Кажется, современное поле взаимодействия онтологии и политики поляризовано этими двумя симметрично противоположными решениями: демократическим (политический крен) и анархическим (онтологический крен), с явным преобладанием первого. Довольно трудно представить себе онтологию, которая отстаивала бы достоинство деполитизации, не впадая в банальный кабинетно-академический (или кухонный) контекст отрешенности, являющейся, конечно, заложницей политического решения. Еще труднее представить себе онтологический активизм (анархизм), который не только не искал бы себе места на вершине политического холма, но и радикально противопоставлял бы себя существующим формам политики, не впадая в примитивистский контекст ухода в лес. Иначе говоря, трудность заключена в вопросе: как превратить бытие в жизнь [11] (со всеми панпсихистскими (теоретическими) и анимистическими (практическими) следствиями такого превращения)?
3
В свете деконструкции Шюрмана проблема онтологического активизма предстает как центральная. Дело в том, что «принцип анархии» всего-навсего указывает начало новой эпохи бытия, открывшейся в хайдеггеровской онтологии, – эпохи, для которой характерно отсутствие начальствования над началом. Иными словами, Шюрман лишь констатирует полный провал метафизических стандартов действия, в условиях которого понятно, что «принцип сцепления (le principe de cohésion), будь то авторитарный или рациональный, есть не что иное, как пустое место без законодательной власти над жизнью» [12]. Именно в этом пункте он противопоставляет онтологическую анархию и политическую, в которой производится попытка заменить авторитарное сцепление рациональным, одного господина – другим. Мы уже в анархии, анархия является сегодня единственным (онтологическим) принципом. Как начало ее можно было бы обозначить формулой «если Бога нет, все позволено» и даже осложнить эту формулу с помощью Лакана: «Мы, аналитики, прекрасно знаем, что если Бога нет, то не позволено вообще ничего. Невротики каждый день дают тому наглядный пример» [13]. Но так или иначе это обозначение не будет точным: онтологическому анархисту ни на что не требуется ни позволение, ни его отсутствие. Главная трудность состоит в том, что на руинах метафизики если не блокирован, то затруднен, согласно вердикту Делёза и Гваттари, переход от «разговоров» к «серьезным вещам» [14]. Иными словами, единственное, что затребовано дискурсивной регулярностью под названием «конец метафизики», которая воспроизводится в ее истории (под именами «Гегель», «Ницше», «Хайдеггер», «Деррида» – и, подозреваем – «Шюрман»), это время ожидания ее действительного конца. Онтологически мы в анархии, но что в этом толку, если поверх нее – по старой политической памяти и в режиме онтологического ожидания – продолжают (вос)производиться все новые и новые начальственные сцепления?
Намереваясь прекратить разговоры (самый лаконичный способ сделать это – объявить войну), с этого места мы будем выстраивать наши слова в порядке языковой игры, которая, как подчеркивает Витгенштейн, требует представить некоторую форму-жизни (Lebensform) [15]. То есть мы будем пунктирно отслеживать движения онтологической анархии и повторять их. Отслеживатьиповторять пишется слитно, как в танце. Вспомним платоновский вопрос Карена Свасьяна [16] и, переиначив его концовку, спросим: «Могли бы мы станцевать принцип анархии?».

**ВЫБОРКА ДАННЫХ**:
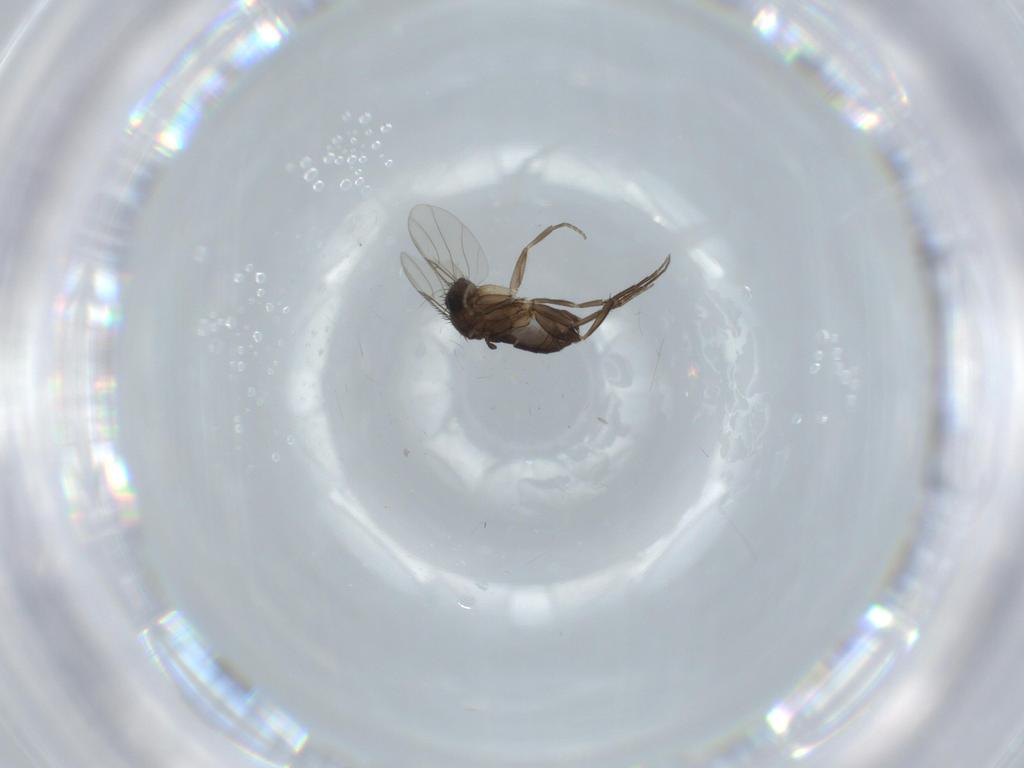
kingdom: Animalia
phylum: Arthropoda
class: Insecta
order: Diptera
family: Phoridae
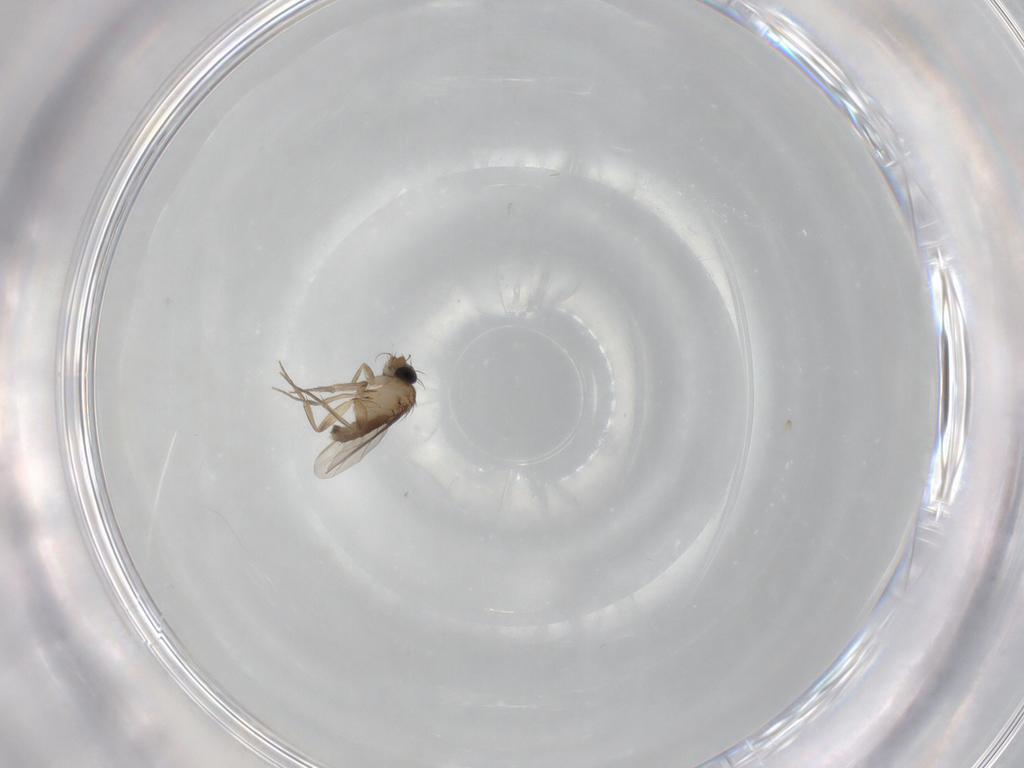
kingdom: Animalia
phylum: Arthropoda
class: Insecta
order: Diptera
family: Phoridae
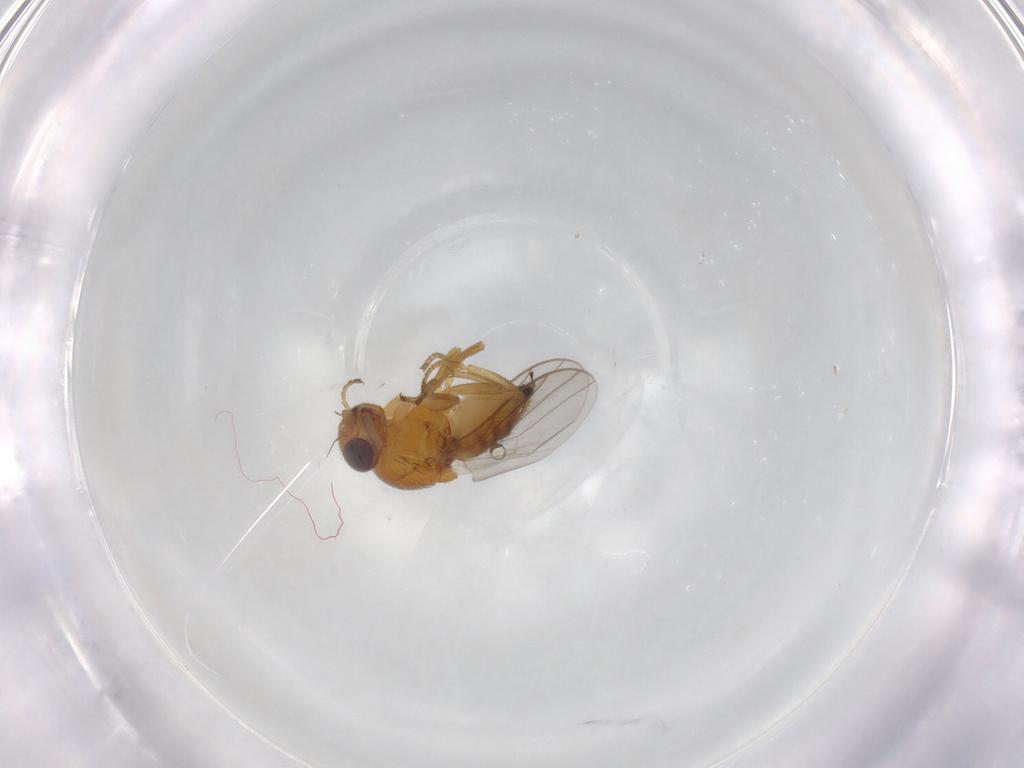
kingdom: Animalia
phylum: Arthropoda
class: Insecta
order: Diptera
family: Chloropidae
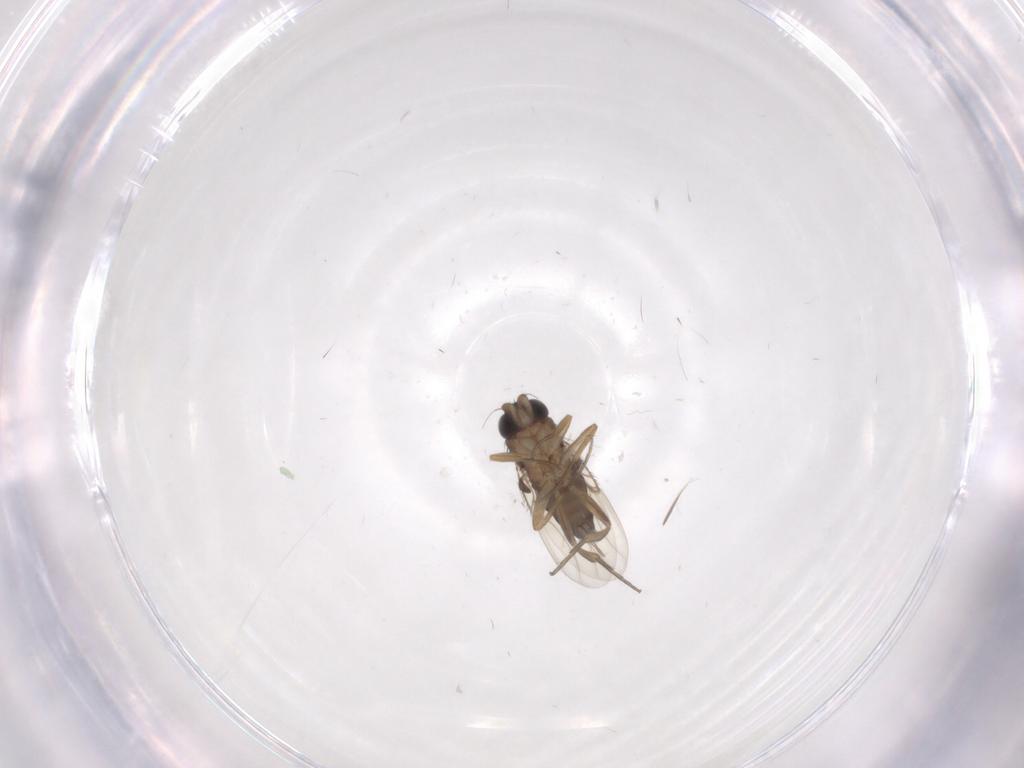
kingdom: Animalia
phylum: Arthropoda
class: Insecta
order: Diptera
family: Phoridae
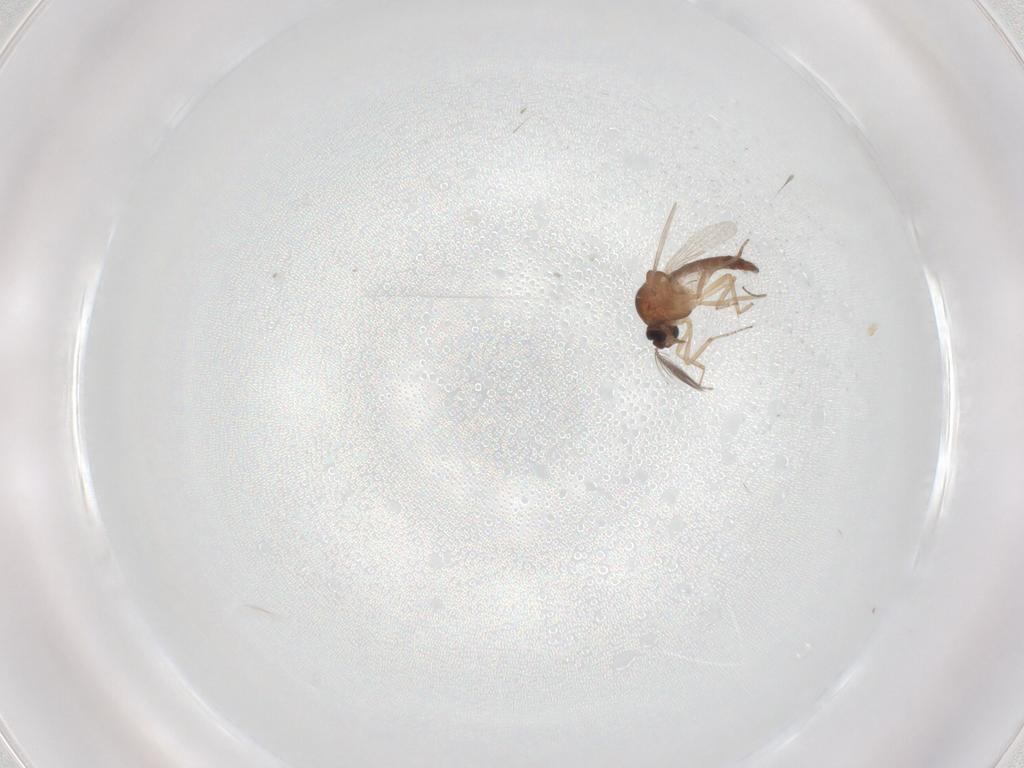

**ТРЕБОВАНИЯ К ЗАДАНИЮ**:
a: Переведите на английский язык предложение из фрагмента об онтологической анархии: «Мы уже в анархии, анархия является сегодня единственным (онтологическим) принципом.»
b: Какой формулой, согласно фрагменту об онтологической анархии, можно было бы обозначить начало анархии?
c: Продолжите фрагмент об онтологической анархии, начав сразу после его последнего предложения.

**ОТВЕТЫ К ЗАДАНИЯМ**:
a: We are already in anarchy; anarchy is today the only (ontological) principle.

b: Формулой «если Бога нет, все позволено».

c:
4
Очевидная трудность, связанная с этим вопросом, заключена в невозможности прямого несослагательного ответа. Именно поэтому наиболее убедительные онтологические проекты сегодня двигаются вкось, обходным путем – через археологию (Агамбен) или антропологию (Вивейруш де Кастру). Это поиск темного предшественника – и встречи; как если бы принцип анархии уже кто-то (с)танцевал и есть движение, которые мы могли бы подхватить. Заметим, что материалы для встречи «могут быть получены откуда угодно, когда угодно и кем угодно; практики, дискурсы и артефакты поддаются онтологическому анализу безо всяких ограничений» [17]. Это означает, помимо прочего, и то, что археология и антропология могут встречаться между собой.
Для нас таким материалом для встречи является Макс Штирнер, которого мы уже рассматривали (и обтанцовывали) как темного предшественника исторического материализма [18]. То археологическое изыскание мы как раз закончили вопросом о танце. Настало время подробно проследитьиповторить его движения. Нет смысла кавычить Штирнера, так как сам этот псевдоним предназначен для проведения различия между «человеком Иоганном Каспаром Шмидтом» и некоей регулярностью, разворачиваемой в тексте «Единственного и его собственности». Недостаточно будет назвать эту регулярность только дискурсивной, так как в ней содержится набор элементов, выводящих дискурс из строя. Отметим эту регулярность как атлетическую, заимствуя термин из словаря Делёза [19], где он чаще всего означает языковую игру на пороге плоти (переход (от) плоти к языку – и возвращение его обратно, к пластическим и дыхательным истокам плоти).
Итак, кратко, пункты, составляющие атлетизм Единственного.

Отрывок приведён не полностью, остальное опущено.